Set up in 1870, the port is an integral part of modern Kolkata’s rich trading history dating back to the time when the British first set up a factory at Hughli in 1651 after seeing the potential of trade with the Mughal empire’s richest province. Subsequently in 1690, they established a new settlement called Calcutta.
The agency driving this was the rapacious East India Company which was given trading rights by Mughal emperor Aurangzeb in 1717 against yearly payment of Rs 3,000. By this time, it had become the United Company of Merchants of England Trading to the East Indies and true to its reputation, it exploited the free trade rights to enrich its coffers. It was only in 1870 that the port was brought under the administrative control of the government and a Port Commission was appointed to develop it further.
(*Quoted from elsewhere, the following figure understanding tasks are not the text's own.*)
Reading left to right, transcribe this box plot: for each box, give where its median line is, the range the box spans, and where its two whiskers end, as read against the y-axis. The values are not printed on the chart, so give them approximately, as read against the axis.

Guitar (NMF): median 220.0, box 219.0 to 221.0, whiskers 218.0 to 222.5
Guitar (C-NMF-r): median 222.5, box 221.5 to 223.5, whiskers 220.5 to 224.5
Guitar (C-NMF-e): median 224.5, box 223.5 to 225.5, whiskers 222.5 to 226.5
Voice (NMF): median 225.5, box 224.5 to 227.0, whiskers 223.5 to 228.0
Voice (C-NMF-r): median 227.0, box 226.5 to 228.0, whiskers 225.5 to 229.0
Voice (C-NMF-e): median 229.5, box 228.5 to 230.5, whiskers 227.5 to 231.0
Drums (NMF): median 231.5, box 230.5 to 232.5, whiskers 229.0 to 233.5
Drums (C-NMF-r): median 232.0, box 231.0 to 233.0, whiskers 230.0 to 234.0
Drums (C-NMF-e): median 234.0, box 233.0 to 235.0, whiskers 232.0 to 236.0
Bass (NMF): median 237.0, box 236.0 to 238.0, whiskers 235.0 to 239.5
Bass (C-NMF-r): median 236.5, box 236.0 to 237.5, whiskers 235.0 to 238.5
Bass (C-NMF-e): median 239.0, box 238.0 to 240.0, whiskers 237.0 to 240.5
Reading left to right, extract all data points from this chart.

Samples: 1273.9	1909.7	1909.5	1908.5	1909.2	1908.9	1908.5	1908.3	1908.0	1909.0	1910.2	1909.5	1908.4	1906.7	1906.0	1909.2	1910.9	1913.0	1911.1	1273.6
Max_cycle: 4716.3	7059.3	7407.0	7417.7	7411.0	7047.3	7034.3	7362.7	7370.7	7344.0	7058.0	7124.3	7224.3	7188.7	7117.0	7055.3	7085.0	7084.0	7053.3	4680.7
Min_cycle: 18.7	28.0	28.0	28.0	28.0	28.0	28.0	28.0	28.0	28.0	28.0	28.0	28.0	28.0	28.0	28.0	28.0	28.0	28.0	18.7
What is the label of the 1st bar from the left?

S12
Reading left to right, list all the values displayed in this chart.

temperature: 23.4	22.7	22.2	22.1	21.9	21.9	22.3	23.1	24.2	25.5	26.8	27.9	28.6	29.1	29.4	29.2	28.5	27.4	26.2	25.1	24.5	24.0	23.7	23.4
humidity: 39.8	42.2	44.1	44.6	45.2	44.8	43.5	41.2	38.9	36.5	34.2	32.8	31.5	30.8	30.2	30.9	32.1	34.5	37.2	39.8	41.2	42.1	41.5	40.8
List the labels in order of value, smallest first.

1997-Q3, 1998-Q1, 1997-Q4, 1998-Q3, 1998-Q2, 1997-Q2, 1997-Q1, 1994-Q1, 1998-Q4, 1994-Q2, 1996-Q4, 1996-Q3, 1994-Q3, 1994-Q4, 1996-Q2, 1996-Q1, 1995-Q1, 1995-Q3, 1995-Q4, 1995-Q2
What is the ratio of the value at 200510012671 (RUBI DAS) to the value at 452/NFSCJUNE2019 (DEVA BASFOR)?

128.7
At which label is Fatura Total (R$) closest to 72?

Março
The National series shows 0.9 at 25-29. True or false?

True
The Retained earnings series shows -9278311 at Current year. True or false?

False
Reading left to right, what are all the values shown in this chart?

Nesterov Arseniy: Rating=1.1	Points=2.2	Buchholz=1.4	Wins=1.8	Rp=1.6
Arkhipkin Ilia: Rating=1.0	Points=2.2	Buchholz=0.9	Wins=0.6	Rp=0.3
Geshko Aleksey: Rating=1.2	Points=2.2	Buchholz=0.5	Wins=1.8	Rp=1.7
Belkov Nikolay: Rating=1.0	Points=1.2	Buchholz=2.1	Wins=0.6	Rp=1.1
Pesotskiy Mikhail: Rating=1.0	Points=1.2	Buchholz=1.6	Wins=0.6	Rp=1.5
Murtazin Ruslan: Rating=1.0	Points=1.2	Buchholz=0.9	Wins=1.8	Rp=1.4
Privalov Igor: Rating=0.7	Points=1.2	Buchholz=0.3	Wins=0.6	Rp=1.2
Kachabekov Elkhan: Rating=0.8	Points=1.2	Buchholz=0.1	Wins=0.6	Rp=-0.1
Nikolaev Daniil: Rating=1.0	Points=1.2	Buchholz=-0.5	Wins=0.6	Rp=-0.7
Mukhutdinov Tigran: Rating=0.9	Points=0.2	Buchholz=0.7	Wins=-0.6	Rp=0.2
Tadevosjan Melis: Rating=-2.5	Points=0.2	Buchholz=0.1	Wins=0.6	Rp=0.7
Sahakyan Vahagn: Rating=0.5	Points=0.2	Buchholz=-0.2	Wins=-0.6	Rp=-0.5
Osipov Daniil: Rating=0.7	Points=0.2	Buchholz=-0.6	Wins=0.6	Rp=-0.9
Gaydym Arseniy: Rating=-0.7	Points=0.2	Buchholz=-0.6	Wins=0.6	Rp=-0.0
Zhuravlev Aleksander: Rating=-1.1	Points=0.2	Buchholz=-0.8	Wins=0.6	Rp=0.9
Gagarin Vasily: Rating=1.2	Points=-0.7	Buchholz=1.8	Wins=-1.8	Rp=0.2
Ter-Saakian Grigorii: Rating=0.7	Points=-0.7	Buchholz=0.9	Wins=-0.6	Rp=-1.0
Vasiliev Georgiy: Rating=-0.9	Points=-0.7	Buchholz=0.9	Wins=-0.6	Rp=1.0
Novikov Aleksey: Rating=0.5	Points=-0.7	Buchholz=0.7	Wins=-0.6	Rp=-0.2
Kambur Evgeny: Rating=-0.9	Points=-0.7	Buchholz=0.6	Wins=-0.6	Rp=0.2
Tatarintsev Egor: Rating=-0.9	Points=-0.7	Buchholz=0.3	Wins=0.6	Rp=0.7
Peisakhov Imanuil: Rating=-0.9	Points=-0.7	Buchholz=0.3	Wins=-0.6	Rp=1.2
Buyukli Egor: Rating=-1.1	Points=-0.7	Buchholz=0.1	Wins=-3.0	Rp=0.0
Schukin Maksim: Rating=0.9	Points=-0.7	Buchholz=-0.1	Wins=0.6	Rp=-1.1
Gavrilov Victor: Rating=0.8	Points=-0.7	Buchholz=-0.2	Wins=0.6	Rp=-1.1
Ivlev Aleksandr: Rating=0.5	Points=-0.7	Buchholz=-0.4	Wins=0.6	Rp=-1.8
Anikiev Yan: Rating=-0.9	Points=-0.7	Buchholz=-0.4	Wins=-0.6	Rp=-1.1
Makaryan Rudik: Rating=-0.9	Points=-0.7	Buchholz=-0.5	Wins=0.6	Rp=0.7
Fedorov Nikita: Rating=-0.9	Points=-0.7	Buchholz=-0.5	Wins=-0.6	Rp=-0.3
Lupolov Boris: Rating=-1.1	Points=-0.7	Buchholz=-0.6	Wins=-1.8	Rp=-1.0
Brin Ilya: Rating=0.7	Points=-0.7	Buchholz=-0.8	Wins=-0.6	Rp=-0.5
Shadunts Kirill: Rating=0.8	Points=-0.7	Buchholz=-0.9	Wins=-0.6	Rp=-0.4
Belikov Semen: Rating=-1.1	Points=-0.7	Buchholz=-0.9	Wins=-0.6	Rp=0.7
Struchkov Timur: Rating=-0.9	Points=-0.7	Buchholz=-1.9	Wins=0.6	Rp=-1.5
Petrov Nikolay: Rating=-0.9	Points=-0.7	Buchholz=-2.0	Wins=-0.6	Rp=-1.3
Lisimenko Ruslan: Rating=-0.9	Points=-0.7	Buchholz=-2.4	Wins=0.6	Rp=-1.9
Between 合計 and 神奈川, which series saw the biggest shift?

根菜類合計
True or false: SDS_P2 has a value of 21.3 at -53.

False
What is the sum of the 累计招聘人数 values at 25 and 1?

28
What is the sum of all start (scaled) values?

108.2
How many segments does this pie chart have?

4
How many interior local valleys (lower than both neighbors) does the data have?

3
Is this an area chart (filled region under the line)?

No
The start of the industrial revolution in 1760 led to a boom in machine-made textiles and sadly turned India from being a large exporter to an importer of cotton yarn. By the first few decades of the 1800s, Arab ships from Cairo were sailing down the Red Sea carrying bales of cotton yarn and headed for Calcutta. The city was now a throbbing and thriving centre of commerce with large agency houses like Barings — the same that finally collapsed in 1995 — in partnership with local merchants like Gisborne, using the port to bring British yarn to the country. In his monumental work Empire of Cotton, Sven Beckert writes about how British merchants virtually reversed the cotton trade: “Tellingly, Manchester manufacturers McConnel & Kennedy, who had earlier in the century found most of their yarn customers in continental Europe, by the 1860s were corresponding with customers in Calcutta, Alexandria and similar distant parts of the world.”
Paintings dating back to the 1850s capture a bustling port with massive ships, their masts aflutter, sailing into a dockside lined with palm trees and small fishing boats. When the camera was invented in 1816, almost inevitably it was to Calcutta, the first city of the country, that its lens turned to. Some of the earliest pictures of the time capture the ongoing construction work to build the two large entrances to the riverine port. But the limitations of the new invention prevent these photographs from capturing the grandeur and the sheer beauty of the ships coming down the river. For that, we need to turn to artists like William Daniell and poets like James Atkinson who describe their first view of the city in ecstatic terms.
Facing rough weather today, the Syama Prasad Mookerjee Port can look back on a glorious past when it was the gateway to the wonders of India.
(Sundeep Khanna is a senior journalist. Views are personal.)